Why It Should Not Happen, But Will: NCAA Tournament Expansion
Even though Duke claimed their fourth national title last week, stories were still abound in the college basketball world. One of the more hotly debated issues is the decision to expand the NCAA tournament from its current and seemingly immaculate form of 65 teams to 96 teams.
The 2010 basketball season was not the only thing that ended last Monday. The NCAA and CBS's 11-year, $6 billion television contract came to a close as well, prompting the NCAA to begin fielding offers for new televising rights.
More teams equals more telecasts. More telecasts would equal more money. And we all know what more money leads to.
Although nothing is official, numerous unnamed sources involved have called it a "done deal." Looking at arguments on both sides, the most sense tends to be with non-expansion. And I tend to agree.
Just because college football ruins their postseason doesn't mean basketball should do the same.
1. Expansion would water down the regular season.
Increasing the number of teams so drastically would obviously drop the necessary credentials to make the tournament. A popular gauge in today's game is 20 wins and you're in the discussion, maybe the tournament. Having so many more invites would drop the number considerably to 17 or 18.
This would allow mediocre teams from power conferences to get more nods rather than everyone's hopes for expansion: Another Butler (more on that later). Texas Tech, UConn, and St. John's would have bids this year with their resumes.
Not to mention the disappearance of high-profile pre-conference matchups. This is often the time of the season where teams look to add "signature wins" and strengthen their NCAA tournament appeal. Games this year like North Carolina vs. Texas and Kansas vs. Tennessee would both shrink in number and importance. Coaches confident in their chances with the expanded versions will not risk a loss in scheduling a previously NCAA tournament booster.
2. Effect on other tournaments
Some liken the expansion of the NCAA as an antitrust violation. The "other" postseason tournaments (NIT, CBI) would be decimated by their top invites bailing for a chance to lose a play-in game. Granted, 18.7 percent of teams advancing to the playoffs is not too high, especially when compared to other sports. But that's exactly what the NIT and CBI are for. Thirty-seven percent of NFL teams make the playoffs, but that league has a single posteason tournament.

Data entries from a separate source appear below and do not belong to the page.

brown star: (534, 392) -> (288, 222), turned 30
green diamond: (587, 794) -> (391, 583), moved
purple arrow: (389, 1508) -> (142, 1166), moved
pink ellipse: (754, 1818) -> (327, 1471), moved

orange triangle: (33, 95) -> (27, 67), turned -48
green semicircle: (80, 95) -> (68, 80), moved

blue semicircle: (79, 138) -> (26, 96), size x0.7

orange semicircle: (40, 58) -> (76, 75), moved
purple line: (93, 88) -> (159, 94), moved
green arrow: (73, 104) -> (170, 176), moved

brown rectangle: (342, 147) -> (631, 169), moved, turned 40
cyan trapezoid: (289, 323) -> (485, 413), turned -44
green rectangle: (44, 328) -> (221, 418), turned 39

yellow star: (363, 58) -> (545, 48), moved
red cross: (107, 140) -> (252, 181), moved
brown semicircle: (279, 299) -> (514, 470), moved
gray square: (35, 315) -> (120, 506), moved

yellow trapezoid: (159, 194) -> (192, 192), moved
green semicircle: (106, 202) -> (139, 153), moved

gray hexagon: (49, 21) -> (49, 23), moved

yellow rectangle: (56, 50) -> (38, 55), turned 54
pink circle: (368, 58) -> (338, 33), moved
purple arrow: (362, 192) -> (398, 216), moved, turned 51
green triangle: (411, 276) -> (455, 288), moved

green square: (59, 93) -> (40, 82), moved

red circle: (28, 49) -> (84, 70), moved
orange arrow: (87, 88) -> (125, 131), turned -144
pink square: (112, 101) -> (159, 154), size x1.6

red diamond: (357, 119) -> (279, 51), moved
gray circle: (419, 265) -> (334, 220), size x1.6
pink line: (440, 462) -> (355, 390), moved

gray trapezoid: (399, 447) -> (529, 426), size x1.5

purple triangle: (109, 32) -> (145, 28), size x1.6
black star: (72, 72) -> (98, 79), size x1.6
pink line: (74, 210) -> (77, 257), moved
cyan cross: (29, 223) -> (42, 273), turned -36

3. More Cinderella Stories
More invites would give us more feel good stories like Butler right?
Butler's run gave hope to mid-majors across the nation that they can dance with the big dogs too. Butler, however, isn't as representative as some may think.
In the past 20 years, they have had four coaches including a one-year stint by Ohio State's Thad Matta in 2000. This absence of a coaching carousel allowed for Butler to establish consistency, regularity, and a brand of basketball best suited to their players.
This self-knowledge allowed Butler to gain national prominence in making their first NCAA tournament in 1997 before becoming a household name with their 2003 Sweet Sixteen run. This exposure allowed Butler to swoop Gordon Hayward and Matt Howard from more prestigious in-state schools Purdue and Indiana.
Granted, more "mid-majors" may be dancing with expansion, but few are equipped like Butler was for a deep tournament run.
4. For the good of the country
With the current health care debate and confidently ending the recession, President Obama has enough on his hands. He doesn't need to be filling out a bracket with 96 teams.
So if you're a proud American, just say no to expansion.
But then again, as mentioned earlier, more teams equals more money. And with ESPN currently paying $495 million over the next four years to televise all five BCS football games, the question becomes not so much how many teams to expand to, but where do I sign?